For an Informed Love of God
You are here
Subtle ways of translating
I never cease to be amazed at the literary quality of the NIV. Yes, I know, I am on the committee, but I am thinking about verses that I find periodically that were written before I came on.
In class last week I came across a couple. Paul is talking about divisions in the church and warns the Corinthians about the seriousness of their divisiveness. The ESV reads, “Do you not know that you* (ἐστε) are God’s temple and that God’s Spirit dwells in you (ἐν ὑμῖν)?” The footnote on “you” indicates it and the other pronouns are plural.

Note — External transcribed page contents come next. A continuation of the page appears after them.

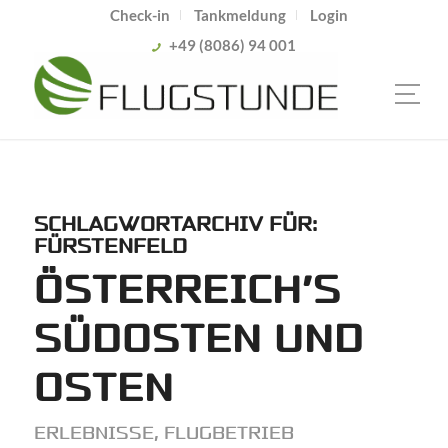
Check-in
Tankmeldung
Login
+49 (8086) 94 001
SCHLAGWORTARCHIV FÜR:
FÜRSTENFELD
ÖSTERREICH’S
SÜDOSTEN UND
OSTEN
ERLEBNISSE
,
FLUGBETRIEB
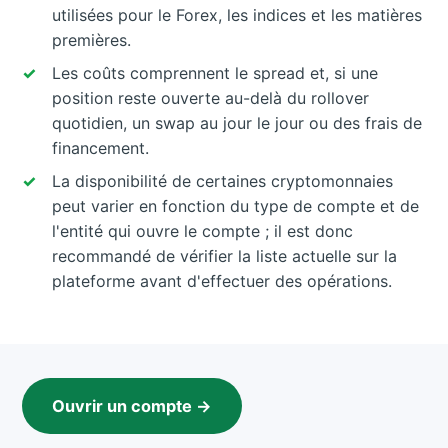
utilisées pour le Forex, les indices et les matières
premières.
Les coûts comprennent le spread et, si une
position reste ouverte au-delà du rollover
quotidien, un swap au jour le jour ou des frais de
financement.
La disponibilité de certaines cryptomonnaies
peut varier en fonction du type de compte et de
l'entité qui ouvre le compte ; il est donc
recommandé de vérifier la liste actuelle sur la
plateforme avant d'effectuer des opérations.
Ouvrir un compte →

That’s all fine and good if you assume people read footnotes, which, considering all the superscript references in our Bible, is not a good assumption. The NIV reads, “Don’t you know that you yourselves are God’s temple and that God’s Spirit dwells in your midst? Two very important differences.
1. The use of “yourselves” guarantees that the readers will understand the temple being spoken of is formed by the collection of all believers in Corinth. This in turn helps keep the reader from importing the singular use of the same imagery from chapter 6.

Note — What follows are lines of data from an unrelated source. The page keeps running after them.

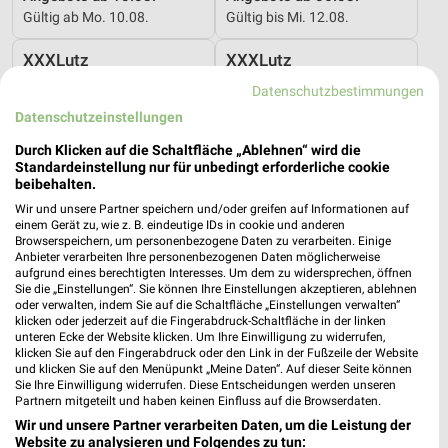
Gültig ab Mo. 10.08.
Gültig bis Mi. 12.08.
XXXLutz
XXXLutz
Datenschutzbestimmungen
Datenschutzeinstellungen
Durch Klicken auf die Schaltfläche „Ablehnen“ wird die
Standardeinstellung nur für unbedingt erforderliche cookie
beibehalten.
Wir und unsere Partner speichern und/oder greifen auf Informationen auf
einem Gerät zu, wie z. B. eindeutige IDs in cookie und anderen
Browserspeichern, um personenbezogene Daten zu verarbeiten. Einige
Anbieter verarbeiten Ihre personenbezogenen Daten möglicherweise
aufgrund eines berechtigten Interesses. Um dem zu widersprechen, öffnen
Sie die „Einstellungen“. Sie können Ihre Einstellungen akzeptieren, ablehnen
oder verwalten, indem Sie auf die Schaltfläche „Einstellungen verwalten“
klicken oder jederzeit auf die Fingerabdruck-Schaltfläche in der linken
unteren Ecke der Website klicken. Um Ihre Einwilligung zu widerrufen,
klicken Sie auf den Fingerabdruck oder den Link in der Fußzeile der Website
10,2 km
10,2 km
und klicken Sie auf den Menüpunkt „Meine Daten“. Auf dieser Seite können
Büro Spezial
Spezial-Prospekt der Marken
Sie Ihre Einwilligung widerrufen. Diese Entscheidungen werden unseren
Gültig bis Fr. 14.08.
Gültig bis Fr. 21.08.
Partnern mitgeteilt und haben keinen Einfluss auf die Browserdaten.
Wir und unsere Partner verarbeiten Daten, um die Leistung der
XXXLutz
XXXLutz
Website zu analysieren und Folgendes zu tun:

2. “In you” is an especially poor translation. It individualizes a corporate concept and works against seeing the Spirit as inhabiting corporate worship. “In your midst” is vastly superior.
The NASB and NET follow the same pattern as the ESV (with a footnote), but so does the NRSV without a footnote, which seems especially peculiar. The NLT so clearly makes the first reference plural that it does not have to worry about the reader misunderstanding the second: “Don’t you realize that all of you together are the temple of God and that the Spirit of God lives in you?”

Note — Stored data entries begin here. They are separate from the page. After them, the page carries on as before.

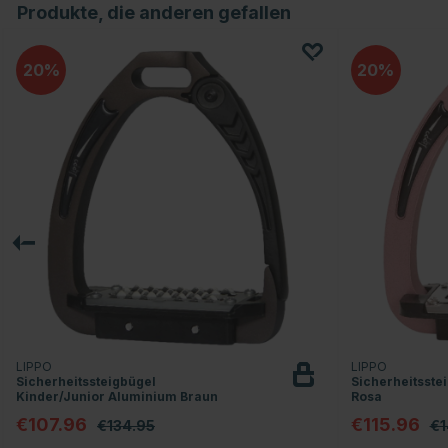
Produkte, die anderen gefallen
20
20
LIPPO
LIPPO
Sicherheitssteigbügel
Sicherheitsste
Kinder/Junior Aluminium Braun
Rosa
€107.96
€115.96
€134.95
€1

My point is that with a little sensitivity to literary style it is often possible to communicate clearly without footnotes.
Another good example is 1 Cor 6:12. Paul is quoting his Corinthians opponents, and so the ESV/NIV correctly put the first part of the verse in quotation marks. But for the general reader, I could see that they might skip over the quotation marks at the beginning of the paragraph or simply not understand their intention.
So look what the NIV says, “I have the right to do anything,” you say—but not everything is beneficial.” The insertion of “you say” defines the use of quotation marks. Some may object to this as “adding to” the Bible; but quotation marks are also “additions,” so is the NIV really that much different from the ESV at this point? The NLT likewise helps the reader: “You say, ‘I am allowed to do anything’ —but not everything is good for you.”
The point of these illustrations is simply to enjoy the literary style of the NIV (and NLT) and learn to appreciate the tremendous literary skill practiced by these two translation committees. After all, according to Webster, a “literal” translation is one that reproduces the same “meaning,” not the same form.